# The Phantom Of The Paradise



## Night-Owl (Mar 17, 2000)

Finished this a while back and now I'm finally getting around to posting it; *THE PHANTOM OF THE PARADISE *from PSI Kits. It's a well cast kit with very little clean up and a good likeness of tormented composer Winslow Leach as The Phantom.


----------



## Rainfollower (Oct 6, 2006)

Nice work! Loved that movie when it originally came out!


----------



## scooke123 (Apr 11, 2008)

Nicely done Rick! I like the pose a lot - very dramatic!
Steve


----------



## Marko (Jul 11, 2002)

That's a really nice build, love the smooth looking paint. Nice kit, great job, thanks for posting!


----------



## Night-Owl (Mar 17, 2000)

Thanks Rainfollower, Steve and Marko!


----------



## apls (Dec 5, 2005)

Great work, I should have gotten this kit when it came out.


----------



## djnick66 (May 2, 2008)

Awesome. One of my favorite movies too. I made my own PotP figure as a kid using the Aurora Phantom and some aluminum foil for a new mask


----------



## Night-Owl (Mar 17, 2000)

Thanks apls and djnick66! I've thought about customizing an Aurora Phantom into Winlow's alter-ego, might get around to it one of these days.


----------



## Rob P. (Jan 26, 2004)

Nicely done! Not familiar with the movie or the charechter, so I am curious.........pre Star Wars influence for Darth Vader, or Darth Vader inspired villian?

Rob


----------



## Cappy1 (Jan 17, 2011)

ROB P.

You should check it out. Done in 1974 ?, by Brian Depalma.
Lots of great visuals and a interesting story. Its a glam rock opera.
Phantom of the opera meets Faust meets Portrait of Dorian Grey.
Definitely a worth while movie. Love the sound track.
The movie got screwed by Rocky horror picture show, which came out around the same time. 
Personally I think PotP is superior.


----------



## djnick66 (May 2, 2008)

Yes movie-wiser i think Phantom is both better made than Rocky Horror, and has held up better. Both are, however, similar in that they are horror musicals, which is rather unusual. PotP pokes fun at a lot of music genres and its funny how what was then supposed to be shocking, like Beef and the Undeads, are pretty tame now compared to groups like Gwar, Marilyn Manson, etc. I suppose at the time they were supposed to represent Kiss and Alice Cooper. 

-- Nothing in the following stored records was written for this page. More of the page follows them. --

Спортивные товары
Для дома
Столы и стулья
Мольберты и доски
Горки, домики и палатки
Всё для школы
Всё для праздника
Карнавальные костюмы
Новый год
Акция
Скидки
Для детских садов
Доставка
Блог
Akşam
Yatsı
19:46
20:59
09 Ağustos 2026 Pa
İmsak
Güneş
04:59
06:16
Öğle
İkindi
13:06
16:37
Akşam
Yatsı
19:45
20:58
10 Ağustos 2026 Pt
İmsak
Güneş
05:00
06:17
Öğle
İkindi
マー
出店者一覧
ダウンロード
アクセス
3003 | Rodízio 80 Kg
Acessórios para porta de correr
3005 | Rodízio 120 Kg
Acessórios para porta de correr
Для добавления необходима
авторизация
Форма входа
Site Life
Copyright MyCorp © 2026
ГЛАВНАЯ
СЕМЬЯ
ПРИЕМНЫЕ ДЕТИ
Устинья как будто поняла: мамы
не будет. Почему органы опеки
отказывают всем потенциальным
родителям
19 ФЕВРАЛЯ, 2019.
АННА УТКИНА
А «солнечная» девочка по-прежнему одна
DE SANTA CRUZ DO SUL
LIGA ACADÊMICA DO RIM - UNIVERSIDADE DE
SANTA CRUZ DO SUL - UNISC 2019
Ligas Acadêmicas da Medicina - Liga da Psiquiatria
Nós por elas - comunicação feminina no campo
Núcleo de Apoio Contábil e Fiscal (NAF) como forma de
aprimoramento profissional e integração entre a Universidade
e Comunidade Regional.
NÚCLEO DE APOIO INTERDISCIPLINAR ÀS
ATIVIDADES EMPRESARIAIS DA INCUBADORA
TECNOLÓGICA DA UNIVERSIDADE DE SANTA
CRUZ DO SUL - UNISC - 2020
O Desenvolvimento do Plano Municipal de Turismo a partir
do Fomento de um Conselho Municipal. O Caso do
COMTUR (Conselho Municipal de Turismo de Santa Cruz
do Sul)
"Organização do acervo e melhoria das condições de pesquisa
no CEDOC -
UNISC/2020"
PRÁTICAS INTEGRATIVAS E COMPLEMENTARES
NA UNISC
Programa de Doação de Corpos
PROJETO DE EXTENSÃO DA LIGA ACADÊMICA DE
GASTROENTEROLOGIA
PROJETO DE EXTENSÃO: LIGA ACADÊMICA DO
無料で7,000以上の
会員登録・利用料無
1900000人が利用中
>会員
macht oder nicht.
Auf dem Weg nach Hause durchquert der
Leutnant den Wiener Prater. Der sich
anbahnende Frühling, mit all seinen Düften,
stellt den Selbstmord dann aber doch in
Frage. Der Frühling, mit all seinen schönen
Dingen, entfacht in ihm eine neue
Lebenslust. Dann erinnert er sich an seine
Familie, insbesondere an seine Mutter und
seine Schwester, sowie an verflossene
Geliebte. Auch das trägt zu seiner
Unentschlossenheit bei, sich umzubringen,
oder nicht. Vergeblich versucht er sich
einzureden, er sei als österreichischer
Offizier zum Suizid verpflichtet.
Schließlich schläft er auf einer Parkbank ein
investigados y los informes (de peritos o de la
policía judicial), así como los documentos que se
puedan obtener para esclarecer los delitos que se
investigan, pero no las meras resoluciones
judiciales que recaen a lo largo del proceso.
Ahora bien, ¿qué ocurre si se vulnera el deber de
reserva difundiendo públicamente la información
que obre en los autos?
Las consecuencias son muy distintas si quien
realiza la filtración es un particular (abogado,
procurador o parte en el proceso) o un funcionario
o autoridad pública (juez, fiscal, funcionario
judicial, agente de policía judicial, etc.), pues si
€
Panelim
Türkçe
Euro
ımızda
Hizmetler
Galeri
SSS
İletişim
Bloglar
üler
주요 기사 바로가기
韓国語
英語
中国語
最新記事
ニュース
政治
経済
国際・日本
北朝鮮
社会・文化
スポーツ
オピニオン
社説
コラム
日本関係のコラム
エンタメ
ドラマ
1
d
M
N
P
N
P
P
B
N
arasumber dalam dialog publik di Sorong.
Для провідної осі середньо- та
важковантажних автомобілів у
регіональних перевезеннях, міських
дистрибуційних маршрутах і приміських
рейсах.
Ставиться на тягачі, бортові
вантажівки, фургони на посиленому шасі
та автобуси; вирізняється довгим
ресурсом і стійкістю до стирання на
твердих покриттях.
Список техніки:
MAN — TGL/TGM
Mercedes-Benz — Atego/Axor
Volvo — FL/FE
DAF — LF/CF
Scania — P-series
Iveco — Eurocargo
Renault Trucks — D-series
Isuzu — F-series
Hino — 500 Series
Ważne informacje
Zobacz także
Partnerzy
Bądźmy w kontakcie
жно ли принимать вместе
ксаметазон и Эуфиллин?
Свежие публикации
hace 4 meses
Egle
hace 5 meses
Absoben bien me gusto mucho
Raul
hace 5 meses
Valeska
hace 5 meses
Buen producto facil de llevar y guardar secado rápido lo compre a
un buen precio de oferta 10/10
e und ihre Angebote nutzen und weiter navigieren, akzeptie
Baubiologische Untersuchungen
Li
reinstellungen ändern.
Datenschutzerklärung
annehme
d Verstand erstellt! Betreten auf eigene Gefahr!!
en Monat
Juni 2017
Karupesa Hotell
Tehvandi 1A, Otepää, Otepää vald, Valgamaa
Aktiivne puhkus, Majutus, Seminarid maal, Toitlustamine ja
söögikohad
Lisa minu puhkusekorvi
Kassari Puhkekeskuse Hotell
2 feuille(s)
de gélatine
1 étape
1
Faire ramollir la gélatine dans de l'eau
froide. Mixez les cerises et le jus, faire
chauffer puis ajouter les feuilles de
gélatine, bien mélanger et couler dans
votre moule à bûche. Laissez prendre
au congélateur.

I've heard some discussion of a remake, but I don't know how that would work. You would have to use the original songs and they make up a big chunk of the movie. And no one can top Paul Williams as the villain.,,


----------



## Mark McGovern (Apr 25, 1999)

Rick,

I was never a fan of the movie, but good modeling is good modeling! :thumbsup:


----------



## apls (Dec 5, 2005)

When it came The Texas Chainsaw Massacre was all the rage, R.I.P. Gunner Hanson, when I was in High School, I was one of the few that saw Phantom, Rocky Horror (film version) was released a year later.


----------



## Paper Hollywood (Nov 2, 2011)

I've still never seen this movie. They shot it at the Majestic Theater in Downtown Dallas back in the '70s. I recall driving by a couple of times and seeing all the movie trucks and people front. I somehow let that one slip past me. Back in the '70s & '80s they shot a lot of movies in this area, though-- Logan's Run and Robocop to mention couple. North Texas seems to be out of fashion for movie shoots these days.


----------



## Molemento Pete (Mar 27, 2002)

Another great build, Rick! 
I've always liked this film. And the character design was cool. You've done it justice.
Pete


----------



## Night-Owl (Mar 17, 2000)

Thanks for the kind words everyone! Would have replied sooner but was busy getting ready for a trip, then going on said trip and just got back today.


----------